Oleh : Mohammad Adlany, Ph.D, Anggota Dewan Syura IJABI
Ada kisah yang tak pernah pudar ditelan waktu, tak pernah lelah menggetarkan hati: kisah Karbala. Di sana, pada padang gersang nan sunyi, berdirilah seorang manusia agung, Imam Husain bin Ali as, cucu Rasulullah saw, yang dengan penuh keikhlasan menyerahkan segalanya demi kebenaran. Ia tak hanya mengorbankan dirinya, tapi juga anak-anaknya, saudaranya, sahabat-sahabatnya – semua karena Allah. Karbala bukan hanya tragedi, tapi simbol cinta suci yang tak bersyarat.
Apa yang membuat seseorang rela memberikan segalanya, bahkan nyawa, hanya demi prinsip? Jawabannya adalah cinta. Tapi bukan cinta dunia, melainkan cinta kepada Allah dan kebenaran.
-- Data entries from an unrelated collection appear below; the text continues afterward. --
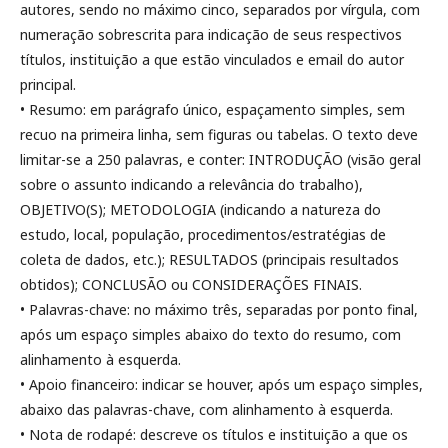
autores, sendo no máximo cinco, separados por vírgula, com
numeração sobrescrita para indicação de seus respectivos
títulos, instituição a que estão vinculados e email do autor
principal.
• Resumo: em parágrafo único, espaçamento simples, sem
recuo na primeira linha, sem figuras ou tabelas. O texto deve
limitar-se a 250 palavras, e conter: INTRODUÇÃO (visão geral
sobre o assunto indicando a relevância do trabalho),
OBJETIVO(S); METODOLOGIA (indicando a natureza do
estudo, local, população, procedimentos/estratégias de
coleta de dados, etc.); RESULTADOS (principais resultados
obtidos); CONCLUSÃO ou CONSIDERAÇÕES FINAIS.
• Palavras-chave: no máximo três, separadas por ponto final,
após um espaço simples abaixo do texto do resumo, com
alinhamento à esquerda.
• Apoio financeiro: indicar se houver, após um espaço simples,
abaixo das palavras-chave, com alinhamento à esquerda.
• Nota de rodapé: descreve os títulos e instituição a que os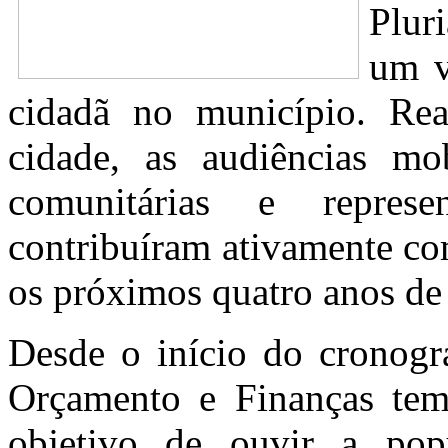
Plur
um v
cidadã no município. Rea
cidade, as audiências mob
comunitárias e represe
contribuíram ativamente co
os próximos quatro anos de 
Desde o início do cronog
Orçamento e Finanças tem
objetivo de ouvir a pop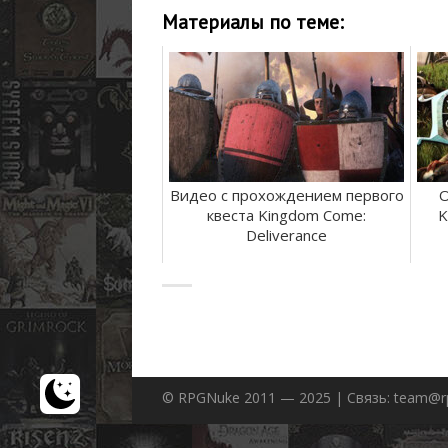
Материалы по теме:
Видео с прохождением первого
О
квеста Kingdom Come:
K
Deliverance
© RPGNuke 2011 — 2025 | Связь: team@r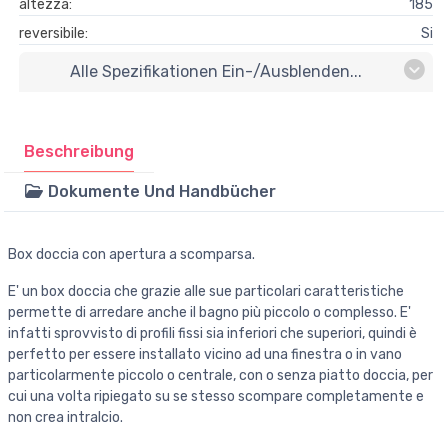
altezza:
185
reversibile:
Si
Alle Spezifikationen Ein-/ausblenden...
Beschreibung
Dokumente Und Handbücher
Box doccia con apertura a scomparsa.
E' un box doccia che grazie alle sue particolari caratteristiche
permette di arredare anche il bagno più piccolo o complesso. E'
infatti sprovvisto di profili fissi sia inferiori che superiori, quindi è
perfetto per essere installato vicino ad una finestra o in vano
particolarmente piccolo o centrale, con o senza piatto doccia, per
cui una volta ripiegato su se stesso scompare completamente e
non crea intralcio.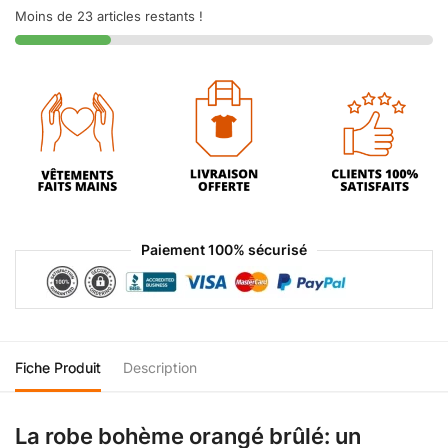
Moins de 23 articles restants !
Paiement 100% sécurisé
Fiche Produit
Description
La robe bohème orangé brûlé: un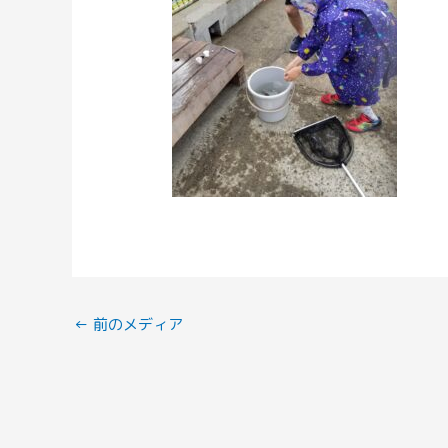
←
前のメディア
Imam Husain as tak bangkit untuk kekuasaan, tapi karena cinta kepada agama dan umat yang hampir kehilangan arah.
Dalam sebuah riwayat, beliau berkata:
إني لم أخرج أشِرًا ولا بطرًا، ولا مفسدًا ولا ظالمًا، وإنما خرجت لطلب الإصلاح في أمة جدي.
“Aku tidak bangkit karena ambisi atau kesombongan, bukan pula untuk membuat kerusakan atau kezaliman. Aku bangkit untuk memperbaiki umat kakekku.” Bihar al-Anwar, jil. 44, hal. 329)
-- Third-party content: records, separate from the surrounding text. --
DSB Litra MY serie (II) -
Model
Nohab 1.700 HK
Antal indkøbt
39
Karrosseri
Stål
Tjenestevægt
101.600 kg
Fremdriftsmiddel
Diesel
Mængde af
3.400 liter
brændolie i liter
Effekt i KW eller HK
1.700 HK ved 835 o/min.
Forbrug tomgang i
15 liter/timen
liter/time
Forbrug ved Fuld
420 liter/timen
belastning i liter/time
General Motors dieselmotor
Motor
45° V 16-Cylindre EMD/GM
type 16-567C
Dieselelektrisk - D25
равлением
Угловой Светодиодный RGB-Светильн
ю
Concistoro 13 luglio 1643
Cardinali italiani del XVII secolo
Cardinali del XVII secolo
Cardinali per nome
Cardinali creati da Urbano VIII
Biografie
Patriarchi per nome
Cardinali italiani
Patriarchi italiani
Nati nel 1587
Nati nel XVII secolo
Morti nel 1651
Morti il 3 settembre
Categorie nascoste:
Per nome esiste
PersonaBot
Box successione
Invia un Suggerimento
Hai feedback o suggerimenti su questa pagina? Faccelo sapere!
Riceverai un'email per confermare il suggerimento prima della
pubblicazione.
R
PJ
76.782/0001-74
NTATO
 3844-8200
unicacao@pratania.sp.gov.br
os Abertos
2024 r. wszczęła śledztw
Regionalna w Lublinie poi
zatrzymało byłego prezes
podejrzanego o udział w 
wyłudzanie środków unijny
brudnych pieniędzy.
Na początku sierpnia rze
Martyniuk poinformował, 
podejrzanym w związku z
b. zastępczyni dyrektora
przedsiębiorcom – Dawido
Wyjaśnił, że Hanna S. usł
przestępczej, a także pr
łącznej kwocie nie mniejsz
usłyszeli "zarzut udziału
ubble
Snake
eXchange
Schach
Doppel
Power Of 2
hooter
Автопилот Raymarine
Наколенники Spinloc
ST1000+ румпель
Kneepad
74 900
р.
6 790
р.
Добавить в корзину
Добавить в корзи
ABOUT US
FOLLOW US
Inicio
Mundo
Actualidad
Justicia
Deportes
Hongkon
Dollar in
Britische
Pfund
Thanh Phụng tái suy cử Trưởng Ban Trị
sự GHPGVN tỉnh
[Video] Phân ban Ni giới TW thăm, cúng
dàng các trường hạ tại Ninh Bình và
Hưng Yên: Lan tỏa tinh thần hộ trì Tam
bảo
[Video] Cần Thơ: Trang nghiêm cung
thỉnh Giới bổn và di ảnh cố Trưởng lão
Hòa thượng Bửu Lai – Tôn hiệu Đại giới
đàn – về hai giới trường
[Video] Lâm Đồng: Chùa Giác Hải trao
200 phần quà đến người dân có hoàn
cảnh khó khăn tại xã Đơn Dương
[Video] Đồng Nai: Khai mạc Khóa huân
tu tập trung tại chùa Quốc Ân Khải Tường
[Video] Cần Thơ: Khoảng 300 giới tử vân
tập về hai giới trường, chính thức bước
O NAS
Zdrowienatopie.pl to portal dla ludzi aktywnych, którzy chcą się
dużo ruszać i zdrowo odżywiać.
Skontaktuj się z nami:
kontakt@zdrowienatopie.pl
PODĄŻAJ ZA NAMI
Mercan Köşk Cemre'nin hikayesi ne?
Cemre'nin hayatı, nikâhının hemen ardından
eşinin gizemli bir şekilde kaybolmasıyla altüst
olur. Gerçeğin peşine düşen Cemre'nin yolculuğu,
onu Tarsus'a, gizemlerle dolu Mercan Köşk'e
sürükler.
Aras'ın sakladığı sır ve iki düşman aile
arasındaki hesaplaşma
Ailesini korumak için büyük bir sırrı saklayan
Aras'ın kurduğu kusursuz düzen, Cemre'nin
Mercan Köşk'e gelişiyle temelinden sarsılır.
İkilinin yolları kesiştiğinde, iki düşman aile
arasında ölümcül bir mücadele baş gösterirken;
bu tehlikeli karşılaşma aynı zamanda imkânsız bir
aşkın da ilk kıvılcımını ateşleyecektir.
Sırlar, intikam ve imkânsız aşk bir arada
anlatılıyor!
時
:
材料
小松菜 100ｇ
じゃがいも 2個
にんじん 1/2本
Itulah suara jiwa yang ikhlas. Ia tidak meminta balasan. Ia tidak menuntut pengikut. Ia hanya ingin menunaikan amanah.
Allah SWT berfirman:
وَمَا أُمِرُوا إِلَّا لِيَعْبُدُوا اللَّهَ مُخْلِصِينَ لَهُ الدِّينَ.
“Dan mereka tidak diperintahkan kecuali agar menyembah Allah dengan ikhlas menaati-Nya dalam agama.” (QS. Al-Bayyinah: 5)
Di Karbala, ayat ini menjadi nyata. Imam Husain bukan hanya menyembah dengan kata, tapi dengan darah dan jiwa. Setiap langkah, setiap kalimat, bahkan setiap tetes air mata keluarganya—semuanya karena Allah.
Sahabat-sahabat Imam Husain as adalah permata yang langka. Mereka tahu bahwa mereka akan mati. Mereka tahu tidak ada kemenangan militer. Tapi mereka tetap tinggal. Mengapa? Karena hati mereka telah dipenuhi keikhlasan.
Dalam malam menjelang ‘Asyura, Imam Husain memadamkan lampu dan membebaskan mereka untuk pergi. Tapi mereka menjawab dengan gemetar:
والله لو قُطِّعتنا فيك إربًا إربًا، ثم أُحرِقنا ثم نُبعث، لما تركناك يا ابن رسول الله!
“Demi Allah, seandainya kami dicincang berkali-kali, dibakar, lalu dibangkitkan, kami tetap takkan meninggalkanmu, wahai putra Rasulullah!” (Bihar al-Anwar, jil. 44, hal. 392)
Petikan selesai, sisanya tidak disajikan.